Due to uncaught errors in the simulation code, the airbrake software was only really fully functional for the last three launch days. We had a few perfect flights, testament to the funacionality of the code, but electrical errors in our red airbrake and the simplicity of our control algorithm, combined with some unfortunate motor luck, prevented us from reaching nationals.

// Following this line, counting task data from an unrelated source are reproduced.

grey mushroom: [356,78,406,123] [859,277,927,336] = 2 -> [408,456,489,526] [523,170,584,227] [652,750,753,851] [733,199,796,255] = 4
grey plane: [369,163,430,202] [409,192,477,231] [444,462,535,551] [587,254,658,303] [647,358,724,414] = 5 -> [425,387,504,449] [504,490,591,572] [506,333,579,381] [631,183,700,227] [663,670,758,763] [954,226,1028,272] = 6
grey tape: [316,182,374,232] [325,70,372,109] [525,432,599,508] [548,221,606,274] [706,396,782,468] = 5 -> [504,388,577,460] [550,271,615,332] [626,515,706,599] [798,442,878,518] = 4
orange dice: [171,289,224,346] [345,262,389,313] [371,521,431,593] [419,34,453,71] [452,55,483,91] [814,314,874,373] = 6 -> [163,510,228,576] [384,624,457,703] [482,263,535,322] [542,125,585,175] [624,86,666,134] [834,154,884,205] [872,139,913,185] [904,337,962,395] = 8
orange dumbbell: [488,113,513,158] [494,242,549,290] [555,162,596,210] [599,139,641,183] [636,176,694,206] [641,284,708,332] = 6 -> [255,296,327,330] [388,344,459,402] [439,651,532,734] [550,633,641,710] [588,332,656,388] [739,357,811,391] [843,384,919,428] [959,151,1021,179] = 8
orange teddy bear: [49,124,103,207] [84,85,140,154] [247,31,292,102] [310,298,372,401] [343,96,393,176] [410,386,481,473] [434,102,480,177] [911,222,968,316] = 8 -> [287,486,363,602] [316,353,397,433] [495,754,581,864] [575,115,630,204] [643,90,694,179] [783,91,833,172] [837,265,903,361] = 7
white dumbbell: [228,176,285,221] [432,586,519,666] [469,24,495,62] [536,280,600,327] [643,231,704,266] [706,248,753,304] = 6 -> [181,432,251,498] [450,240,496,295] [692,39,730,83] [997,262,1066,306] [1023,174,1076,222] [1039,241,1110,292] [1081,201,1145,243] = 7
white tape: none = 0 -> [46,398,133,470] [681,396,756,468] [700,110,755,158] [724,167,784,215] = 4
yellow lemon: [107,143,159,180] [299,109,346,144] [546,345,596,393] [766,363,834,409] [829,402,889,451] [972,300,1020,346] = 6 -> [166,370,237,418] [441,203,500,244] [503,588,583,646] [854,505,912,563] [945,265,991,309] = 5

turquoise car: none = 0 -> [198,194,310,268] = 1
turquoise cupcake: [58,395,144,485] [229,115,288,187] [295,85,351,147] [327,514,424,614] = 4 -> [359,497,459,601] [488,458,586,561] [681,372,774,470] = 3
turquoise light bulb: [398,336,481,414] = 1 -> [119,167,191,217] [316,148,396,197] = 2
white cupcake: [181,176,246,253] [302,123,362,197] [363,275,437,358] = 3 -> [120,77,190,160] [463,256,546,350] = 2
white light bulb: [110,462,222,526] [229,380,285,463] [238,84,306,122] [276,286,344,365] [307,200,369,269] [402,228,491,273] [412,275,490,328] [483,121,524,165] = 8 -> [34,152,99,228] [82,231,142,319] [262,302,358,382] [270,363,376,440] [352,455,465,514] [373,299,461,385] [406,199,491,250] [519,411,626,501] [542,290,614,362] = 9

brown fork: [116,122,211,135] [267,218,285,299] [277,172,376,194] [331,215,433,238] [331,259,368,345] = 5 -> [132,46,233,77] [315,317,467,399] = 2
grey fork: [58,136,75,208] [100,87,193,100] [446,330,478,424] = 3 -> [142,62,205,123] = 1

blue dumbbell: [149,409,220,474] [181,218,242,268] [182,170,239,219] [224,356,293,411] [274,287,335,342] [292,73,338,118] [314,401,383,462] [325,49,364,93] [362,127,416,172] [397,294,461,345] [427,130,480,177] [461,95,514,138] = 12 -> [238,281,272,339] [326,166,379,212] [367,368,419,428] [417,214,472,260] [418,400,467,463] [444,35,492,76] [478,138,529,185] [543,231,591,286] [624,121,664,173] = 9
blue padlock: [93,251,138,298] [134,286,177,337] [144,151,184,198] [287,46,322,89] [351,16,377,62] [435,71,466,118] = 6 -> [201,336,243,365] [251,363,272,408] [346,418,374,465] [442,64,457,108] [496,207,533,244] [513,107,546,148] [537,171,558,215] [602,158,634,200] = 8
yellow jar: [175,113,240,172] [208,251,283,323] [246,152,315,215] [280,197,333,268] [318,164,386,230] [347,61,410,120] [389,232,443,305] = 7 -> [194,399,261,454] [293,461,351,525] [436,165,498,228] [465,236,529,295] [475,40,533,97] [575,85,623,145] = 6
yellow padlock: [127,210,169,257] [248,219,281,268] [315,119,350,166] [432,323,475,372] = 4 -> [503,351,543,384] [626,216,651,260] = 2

Difference between Red and Pink airbrakes

As you can see in the above graph, the pink airbrake had a relatively smooth prediction of the final apogee, and a relatively effective control loop without massive control input variation. In contrast, the red airbrake (below) suffered from some extreme electrical interference that prevented the software from accurately determining the curent estimated altitude, thus rendering any estimation of the final predicted apogee useless. The oscillations in the barometer are due to the exceedingly dumb decision to place the barometer ON TOP of the airbrake servo.

Flight data

flight # motor motor mass (g) total mass (g) apogee (ft) chute diameters (upper stage) (inches) duration (s) Altitude points Time points total points temperature (c) wind speed (m/s) notes date (2025) time (PDT) ARC status Airbrake
23 F41-8 57.6 545 740 15+15 39 50 8 58 Motor Chuffing (significant) 1-Apr 17:54 Pink
24 F41-8 57.4 548.6 757 15+15 39.3 33 6.8 39.8 Motor Chuffing (significant) 1-Apr 17:08 Pink
25 F41-8 57.4 816 15+15 49 26 20 46 1-Apr 18:22 Pink
26 F41-8 57.9 550 798 15+15 44 8 0 8 lower chute stuck 1-Apr 18:42 Pink
27 E35-5 550.6 630 15+15 36 160 20 180 1-Apr 18:59 Pink
28 F41-8 57.6 548 800 15+15 47 10 12 22 1-Apr 19:34 Pink
29 F41-5 56.9 549.6 791 15+15 45.8 1 7.2 8.2 1-Apr 19:48 Pink?
30 E35-5 57 545.9 564 15+15 226 164 390 15 2 4-Apr 15:19 Red
31 F41-8 57.3 545.2 860 15+15 45.5 70 6 76 25 1 4-Apr 15:54 Red
32 F41-8 57.8 730 15+15 43.5 60 0 60 20 3 lower chute stuck 4-Apr 18:18 Red
33 F41-5 57 756 15+15 44.3 34 1.2 35.2 16 1 lower chute stuck 4-Apr 19:01 Red
34 F41-5 745 15+15 46 45 8 53 0 4-Apr 19:20 Red
35 F41-8 57.8 544.3 766 15+15 40.5 24 2 26 23 2.3 5-Apr 11:37 Red
36 F41-5 57.1 547 35 15+15 4.3 755 146.8 901.8 24 3 motor failure (boost) 5-Apr 12:11 Pink
37 F41-5 57.1 781 15+15 43 9 0 9 5-Apr 12:28 Pink
38 F41-5 57.3 547 806 15+15-1 43 16 0 16 29 1.2 small hole cut in chute 5-Apr 13:17 Pink
39 F41-5 57.3 835 15+15-1 43.84 45 0 45 26 5-Apr 13:43 Q1 Pink
40 F39-6 57.8 549.3 698 15+15-1 33 92 32 124 1 5-Apr 15:02 Pink
41 F39-6 57.2 547.3 741 15+15-1 40 49 4 53 28 2.5 5-Apr 15:59 Pink
42 F41-5 57.1 791 15+15-1 15 1 104 105 motor failure (ejection charge) 5-Apr 16:52 Q2 (replaced) Pink
43 F41-5 743 15+15-1 21 47 80 127 screweye ripped 5-Apr 18:30 replacement Q2 (DQ) Red



Flights 25, 26, 28, 29, 37, 38, and 42 are the most accurate representations of our software's capability. Flight 39 used the Pink airbrake (without the electrical errors), yet it shot over the target altitude by over 40 meters. We were able to attribute this to the vastly overpowered motor we used that flight.